Full dawn revealed an ongoing downfall of snow, steady, soft, wet. Unlike snows in the depth of winter, which are delicate and dry, this stuff built up slowly and steadily, no end in sight. The roads were barren of traffic except for one mother pulling her two bundled children on a sled down the middle of the street. The neighbor boy’s igloo, which at nearly eight feet high had almost collapsed in Monday’s warmth, was hidden beneath the clean, pristine, new snow. No one was yet shoveling the sidewalks, the accumulation too steady to be able to make a dent in it.
A meeting was cancelled, my colleague in Denver not daring to make the drive west. Meanwhile my car is stuck in our garage, the alley too deep to venture. I’ll be able to drive out today or tomorrow but driving back up the slightly-steep rutted way and make the sharp almost ninety-degree angle into the driveway will be a challenge. Yet I can’t park on the street until the snow melts–our road is not on the “list” for the city to clear unless an emergency.

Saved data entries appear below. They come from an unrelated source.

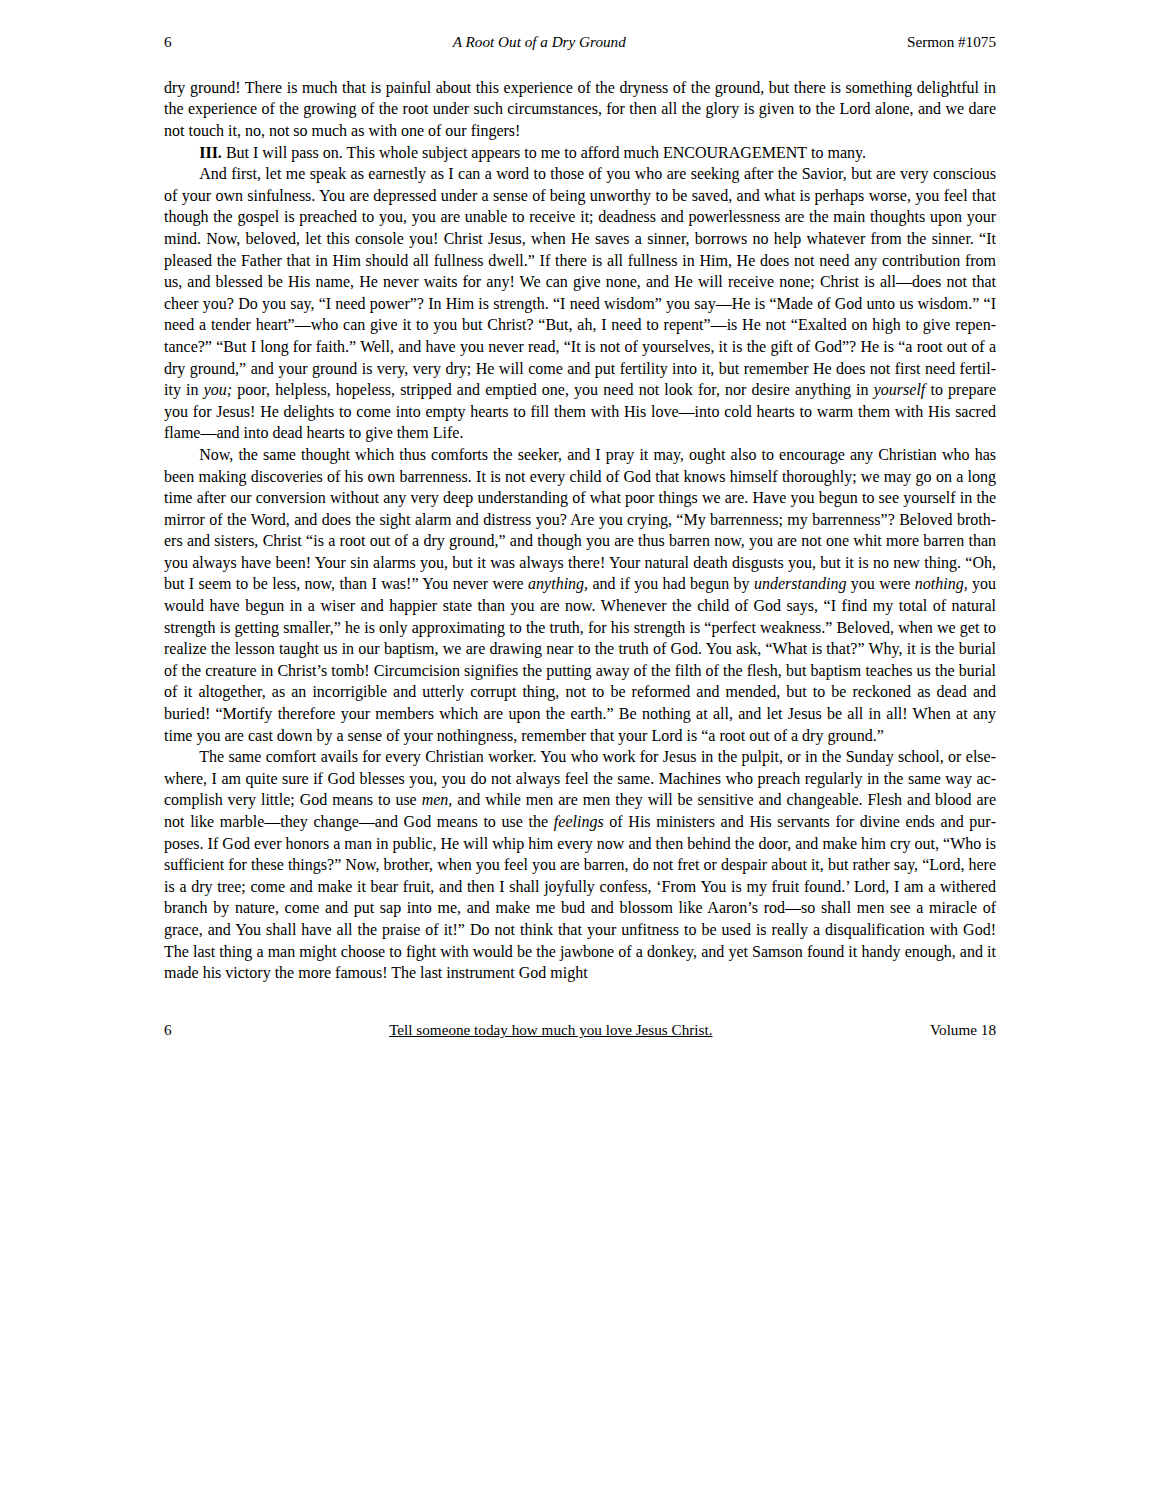6 A Root Out of a Dry Ground Sermon #1075
dry ground! There is much that is painful about this experience of the dryness of the ground, but there is something delightful in the experience of the growing of the root under such circumstances, for then all the glory is given to the Lord alone, and we dare not touch it, no, not so much as with one of our fingers!
III. But I will pass on. This whole subject appears to me to afford much ENCOURAGEMENT to many.
And first, let me speak as earnestly as I can a word to those of you who are seeking after the Savior, but are very conscious of your own sinfulness. You are depressed under a sense of being unworthy to be saved, and what is perhaps worse, you feel that though the gospel is preached to you, you are unable to receive it; deadness and powerlessness are the main thoughts upon your mind. Now, beloved, let this console you! Christ Jesus, when He saves a sinner, borrows no help whatever from the sinner. “It pleased the Father that in Him should all fullness dwell.” If there is all fullness in Him, He does not need any contribution from us, and blessed be His name, He never waits for any! We can give none, and He will receive none; Christ is all—does not that cheer you? Do you say, “I need power”? In Him is strength. “I need wisdom” you say—He is “Made of God unto us wisdom.” “I need a tender heart”—who can give it to you but Christ? “But, ah, I need to repent”—is He not “Exalted on high to give repentance?” “But I long for faith.” Well, and have you never read, “It is not of yourselves, it is the gift of God”? He is “a root out of a dry ground,” and your ground is very, very dry; He will come and put fertility into it, but remember He does not first need fertility in you; poor, helpless, hopeless, stripped and emptied one, you need not look for, nor desire anything in yourself to prepare you for Jesus! He delights to come into empty hearts to fill them with His love—into cold hearts to warm them with His sacred flame—and into dead hearts to give them Life.
Now, the same thought which thus comforts the seeker, and I pray it may, ought also to encourage any Christian who has been making discoveries of his own barrenness. It is not every child of God that knows himself thoroughly; we may go on a long time after our conversion without any very deep understanding of what poor things we are. Have you begun to see yourself in the mirror of the Word, and does the sight alarm and distress you? Are you crying, “My barrenness; my barrenness”? Beloved brothers and sisters, Christ “is a root out of a dry ground,” and though you are thus barren now, you are not one whit more barren than you always have been! Your sin alarms you, but it was always there! Your natural death disgusts you, but it is no new thing. “Oh, but I seem to be less, now, than I was!” You never were anything, and if you had begun by understanding you were nothing, you would have begun in a wiser and happier state than you are now. Whenever the child of God says, “I find my total of natural strength is getting smaller,” he is only approximating to the truth, for his strength is “perfect weakness.” Beloved, when we get to realize the lesson taught us in our baptism, we are drawing near to the truth of God. You ask, “What is that?” Why, it is the burial of the creature in Christ’s tomb! Circumcision signifies the putting away of the filth of the flesh, but baptism teaches us the burial of it altogether, as an incorrigible and utterly corrupt thing, not to be reformed and mended, but to be reckoned as dead and buried! “Mortify therefore your members which are upon the earth.” Be nothing at all, and let Jesus be all in all! When at any time you are cast down by a sense of your nothingness, remember that your Lord is “a root out of a dry ground.”
The same comfort avails for every Christian worker. You who work for Jesus in the pulpit, or in the Sunday school, or elsewhere, I am quite sure if God blesses you, you do not always feel the same. Machines who preach regularly in the same way accomplish very little; God means to use men, and while men are men they will be sensitive and changeable. Flesh and blood are not like marble—they change—and God means to use the feelings of His ministers and His servants for divine ends and purposes. If God ever honors a man in public, He will whip him every now and then behind the door, and make him cry out, “Who is sufficient for these things?” Now, brother, when you feel you are barren, do not fret or despair about it, but rather say, “Lord, here is a dry tree; come and make it bear fruit, and then I shall joyfully confess, ‘From You is my fruit found.’ Lord, I am a withered branch by nature, come and put sap into me, and make me bud and blossom like Aaron’s rod—so shall men see a miracle of grace, and You shall have all the praise of it!” Do not think that your unfitness to be used is really a disqualification with God! The last thing a man might choose to fight with would be the jawbone of a donkey, and yet Samson found it handy enough, and it made his victory the more famous! The last instrument God might
6 Tell someone today how much you love Jesus Christ. Volume 18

I’ll walk instead to downtown appointments today.
The deep snow is a conundrum: the undeniable magic; the unexpected depth in now-spring; the photo opportunities; the silence of the community, most of us cocooned in our houses, not able or desirous of being outside, contrasts with the damage, delays and inconveniences: stores and offices closed; airports shut down and passengers delayed; branches of trees broken, falling on cars, blocking streams, pulling down power lines; the homeless cold and wet. Yet, still, nature is in charge denying us the freedom to come and go as we think we should be able to do.
The weather gurus tell us the snowfall was a record 16.4 inches in Boulder but it was not a blizzard–even though at times I couldn’t see beyond my hedge while the wind blew snow on trees and buildings heavily to the ground, near-misses as I walked around the neighborhood surveying the scene. Tell people with snow to shovel, buried cars to find, precious trees in shatters, no power to warm their houses or cook their meals that yesterday’s snow event was not a blizzard. “A dry, driving snow with high winds and intense cold” is one definition. We didn’t have intense cold (that will come during the next few days), and the winds were not as high as we’ve experienced the past several weeks with wind gusts and blusters up to 70-80 miles per hour. But still, “March Blizzard” has a certain ring to it, an adage of the childhood poem, “March roars in like a lion and goes out like a lamb.” This year it may be reversed, the lion hiding in waiting until spring arrived.
Wednesday night’s waning full moon streamed light into my bedroom window, the snow’s reflection amplifying its brightness. And now this–sunshine on snow, magic yet again!